While the authoritarian and repressive tactics of the State are not new, these technologies dramatically shift the balance of power between states and their citizens.
We met brilliant activists and thinkers at RightsCon doing the vital and risky work of calling out the power structures behind these technologies. Their rigorous research demonstrates how technology developed and used for genocide, policing or for border control is eventually rolled out and used universally. When you draw the dots together, we are witnessing the unfolding of a dystopian reality.
All this is taking place amidst dramatic changes to the civil society sector itself, with massive funding cuts from the US and other Global North governments affecting the work of many of the organisations from around the world who attended RightsCon 2025.
While civil society around the world has been resisting criminalisation, surveillance, restrictions on foreign funding, administrative and legal harassment for many years, the cuts in funding from major global north government donors undoubtedly represents a moment of disruption for the sector as a whole and forms part of the newly emboldened repression of civil society coming from the global north.
The blows have come hard and fast – mirroring a shock and awe military model aimed at disrupting our ability to observe, orient, decide and act. Their goal is to leave people confused and unable to sense-make under the fog of war.
The beauty of convenings like RightsCon, is in the opportunity to connect with others and take inspiration from their creative and joyful modes of resistance – the antidote to the fog.
Some key lessons we’re taking back from RightsCon: We must not obey authoritarians in advance, nor allow them to control our imagination of what is possible, or push us into adopting the fear-based, competitive mindsets which ultimately only benefits fascism. The scarcity mindset drives competitiveness and competition for resources, which not only divides and weakens movements, but also shores up the very fear-based mindsets and mental models underlying the hard security paradigm. In these moments of crisis, slowing down feels counterintuitive. But now, more than ever, we must dig deep and carve out space to refocus on our values, create deep connections with others and tap into our creative minds to rethink our theories of change and reimagine resourcing.
At Civic Futures we entered 2025 with the beginning of our experimental grant programme to ‘Imagine the Alternative to the Hard Security Paradigm’. Ten grants of 90K USD were made to civil society groups from a range of geographies, movements and sectors, to generate new ideas on security alternatives or test out narrative strategies to elevate existing ideas.

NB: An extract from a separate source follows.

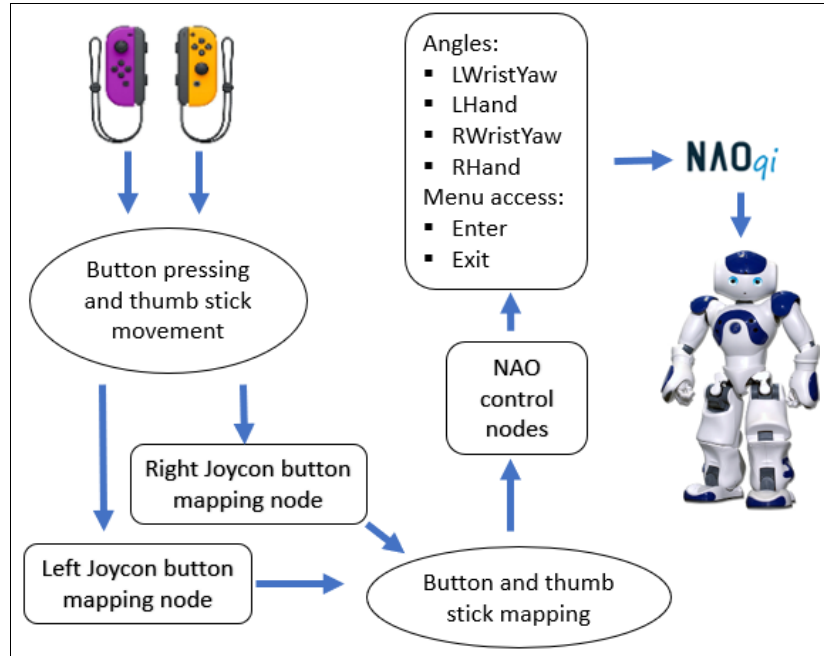
Figure 9. Software architecture of the data acquisition with the Joycon controllers.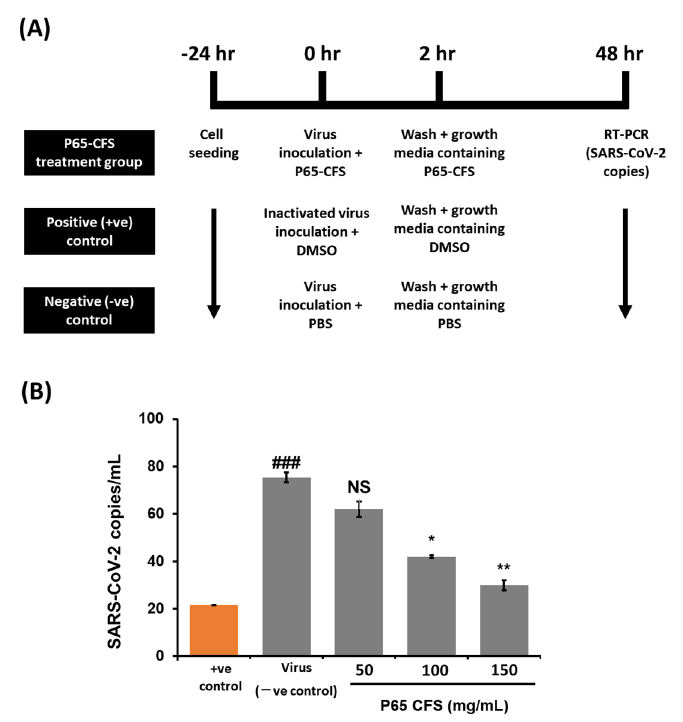
Figure 2. SARS-CoV-2 infection assay and the inhibitive effect of a cell-free supernatant of L. sakei Probio65 (P65-CFS) on viral replication. ( A ) Schematic of the SARS-CoV-2 infection assay and treatment groups. ( B ) Viral replication of SARS-CoV-2 in HEK293 quantified by RT-PCR. All wells were treated with an active virus, except for the positive controls, where the viruses were heat-inactivated at 95 ◦ C for 15 min prior to their addition to cells. Cells were treated with P65-CFS (50–150 mg/mL) during the infection and after the infection; meanwhile, the positive control (+ve control) samples were treated in the same manner with the same volume of DMSO and the negative control ( − ve control) samples were treated with PBS. Analysis of each sample were performed in triplicate, and data are represented as the means ± SD of three independent experiments. The results are presented as average values with the standard error of means (error bars). Independent t -tests were performed to compare the data with controls, where (###) represents p < 0.001, as compared to the positive control; (**) represents p < 0.01, and (*) represents p < 0.05, as compared to the virus (infected negative control).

While our partners, and others across the ecosystem collectively imagine alternatives, philanthropy must step up to support this re-imagining and also to fund urgent work to challenge repression. Only work which truthfully acknowledges the power structures at play has any hope of disrupting those power structures. Honest analysis of power also ensures that efforts at reform and harm reduction in the short term support the longer-term vision of transformative systems change. Philanthropy has a vital role to play in disrupting these power structures – given that Big Tech and the State are in alignment over national security, neither can be relied on to resource work that meaningfully challenges power.